You can even do this. It works great

int main()
{
        char* str;
        str = "It is me";
        printf("%s\n", str);
        str = "It is me again :-)";
        printf("%s\n", str);
}


Here is output:

nandakumar@HERAMBA:~$ gcc test.c -o test
nandakumar@HERAMBA:~$ ./test
It is me
It is me again :-)


So the data gets stored in read-only section of text segment and the pointer str points to the location in rodata. In second example you have two entries in rodata section.

nandakumar@HERAMBA:~$ gcc -S test.c
nandakumar@HERAMBA:~$ head -6 test.s
    .file    "test.c"
    .section    .rodata
.LC0:
    .string    "It is me"
.LC1:
    .string    "It is me again :-)"


Can I modify.

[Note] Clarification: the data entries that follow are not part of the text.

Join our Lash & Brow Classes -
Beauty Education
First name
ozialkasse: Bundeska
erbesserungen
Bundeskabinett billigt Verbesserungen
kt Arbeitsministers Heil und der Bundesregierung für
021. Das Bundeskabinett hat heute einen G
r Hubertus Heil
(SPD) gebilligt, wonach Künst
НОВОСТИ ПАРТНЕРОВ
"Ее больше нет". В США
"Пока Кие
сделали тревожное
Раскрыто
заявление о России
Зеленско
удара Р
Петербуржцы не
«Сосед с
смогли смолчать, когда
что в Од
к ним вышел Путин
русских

Not at all. How can you modify rodata :-). It even does make sense the compiler puts it in read only section of text segment since we do not want to mess up with memory. Here is sample

int main()
{
        char* str;
        str = "It is me";
        printf("%s\n", str);
        str = "It is me again :-)";
        printf("%s\n", str);

        str[0] = 'P';
        printf("%s\n", str); /* Get LOST!! */
}


nandakumar@HERAMBA:~$ gcc test.c -o test
nandakumar@HERAMBA:~$ ./test
It is me
It is me again :-)
Segmentation fault


Note that having more constant strings bloats the executable size. Also be careful not to modify the contents. How can you make more precise about rodata? Consider this case

int main()
{
        char* str;
        str = "It is me";
        printf("str address is %p and content \"%s\"\n", str, str);
}


The output:

nandakumar@HERAMBA:~$ gcc test.c -o test
nandakumar@HERAMBA:~$ ./test
str address is 0x80484f0 and content "It is me"

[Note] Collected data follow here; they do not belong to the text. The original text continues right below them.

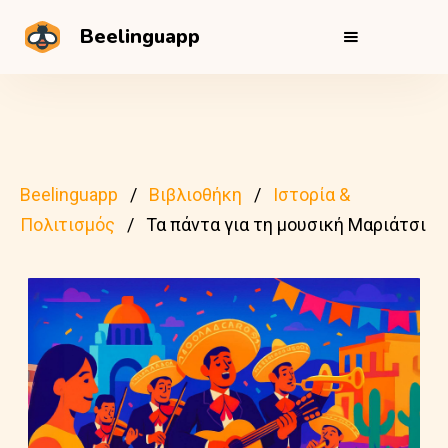
Beelinguapp
Beelinguapp
Βιβλιοθήκη
Ιστορία &
Πολιτισμός
Τα πάντα για τη μουσική Μαριάτσι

The snipped version of objdump

nandakumar@HERAMBA:~$ objdump -D test

<snip>

Disassembly of section .rodata:

080484e8 <_fp_hw>:
 80484e8:    03 00                    add    (%eax),%eax
    ...

080484ec <_IO_stdin_used>:
 80484ec:    01 00                    add    %eax,(%eax)
 80484ee:    02 00                    add    (%eax),%al
 80484f0:    49                       dec    %ecx
 80484f1:    74 20                    je     8048513 <_IO_stdin_used+0x27>
 80484f3:    69 73 20 6d 65 00 25     imul   $0x2500656d,0x20(%ebx),%esi
 80484fa:    70 2d                    jo     8048529 <_IO_stdin_used+0x3d>
 80484fc:    25                       .byte 0x25
 80484fd:    73 0a                    jae    8048509 <_IO_stdin_used+0x1d>
    ... 


<snip>

The virtual memory location 0x80484f0 points to "It is me" (ignore the disassembled output). Note that the VM address may change every time you run.

That is it. I know you are feeling such silly thing but new for me. Leave your suggestions too!

Note:
1) Skipped C headers in code.
2) All codes were tested in Linux box and gcc compiler.
3) You can even run Valgrind to check sanity of code.

Small Correction: Earlier it was mentioned as read only data segment, however it is read only section of text segment. My apologies for mistake :-). Corrections are made at appropriate locations of write-up.